Mr Ramasamy has also received more than 10 Facebook messages from people praising him, including one from Malaysia.
A bus captain of nearly seven years, he recounted yesterday how he managed to stop a man from taking the laptop that Ms Chow had left behind in his bus.
On Monday evening, Mr Ramasamy was driving a service 61 bus from Bukit Batok to Eunos when he spotted a passenger behaving suspiciously in the near-empty vehicle.
He saw a passenger walk from the back of the bus and pick up something from a seat further up.
"I thought maybe it could have been a valuable thing that somebody left behind," he said yesterday.

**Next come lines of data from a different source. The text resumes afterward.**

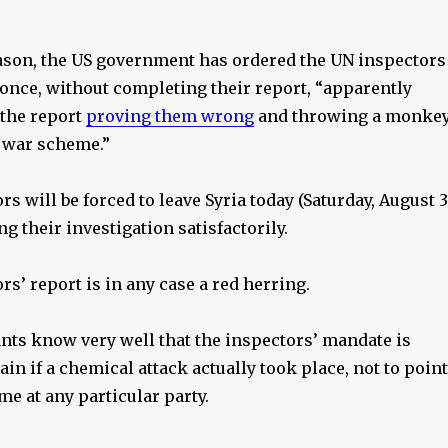
ason, the US government has ordered the UN inspectors
t once, without completing their report, “apparently
 the report
proving them wrong
and throwing a monke
 war scheme.”
s will be forced to leave Syria today (Saturday, August 3
g their investigation satisfactorily.
s’ report is in any case a red herring.
ants know very well that the inspectors’ mandate is
ain if a chemical attack actually took place, not to point
ame at any particular party.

Mr Ramasamy told the man that he could not take something that was not his.
When the man appeared reluctant to hand over the laptop, Mr Ramasamy hinted that it could become a police case.
Meanwhile, Ms Chow noticed that her laptop was missing and rushed to Eunos Interchange in search of it. Mr Ramasamy spotted her and returned the gadget after verifying that it was hers.
In the Facebook post, Ms Chow said: "I want to thank Mr Ramasamy for his alertness that was beyond his call of duty. Through the mere 10 minutes of interaction with him, his heart to serve was apparent."
Mr Ramasamy, who recognised Ms Chow as a regular on his route, said: "When I'm driving the bus, I like everything to be perfect. I care about my passengers and I care about my bus."
Patrick Nathan, vice-president, corporate information and communications of SMRT, hopes Mr Ramasamy's action will "inspire his colleagues to look out for their passengers as they would for their own family and friends".